Infecção generalizada tem uma taxa de mortalidade superior à do AVC e à do enfarte do miocárdio

De acordo com o Relatório do Progresso, do Departamento da Qualidade na Saúde da Direcção Geral da Saúde, que é hoje divulgado para assinalar o primeiro aniversário da Estratégia Nacional para a Qualidade na Saúde, nos hospitais onde este instrumento já foi introduzido a mortalidade está a diminuir.

Contactado pela agência Lusa, Miguel Soares Oliveira, responsável pela Qualidade Clínica e Organizacional do Departamento da Qualidade na Saúde, explicou que a sépsis tem uma taxa de mortalidade superior à do Acidente Vascular Cerebral (AVC) e à do enfarte do miocárdio, sendo, por isso, "um problema de saúde pública".

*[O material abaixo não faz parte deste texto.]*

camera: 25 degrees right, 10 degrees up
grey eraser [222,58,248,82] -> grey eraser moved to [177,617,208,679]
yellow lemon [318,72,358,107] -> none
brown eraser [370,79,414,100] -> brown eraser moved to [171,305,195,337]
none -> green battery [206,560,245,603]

A sépsis é uma doença infecciosa generalizada que se manifesta quando bactérias se espalham pelo corpo através do sangue, afectando órgãos vitais como o coração, rins, fígado e mesmo o cérebro, podendo levar à morte.

Em Portugal, a via verde da sépsis está implementada em oito hospitais: sete na Região Norte e um na Região Autónoma da Madeira, estando em curso a implementação desta medida também nos Hospitais da Universidade de Coimbra, adiantou Miguel Soares Oliveira, acrescentando que as Administrações Regionais de Saúde do Alentejo e do Algarve têm planeadas "acções de formação".

Soares Oliveira afirmou ainda que três dos oito hospitais que já têm via verde da sépsis forneceram registos sobre os resultados desta medida, tendo-se concluído que "uma mortalidade, que em todo o mundo andará nos cerca 40%, nestes três hospitais, após a implementação da via verde da sépsis, a mortalidade está nos 21,9%".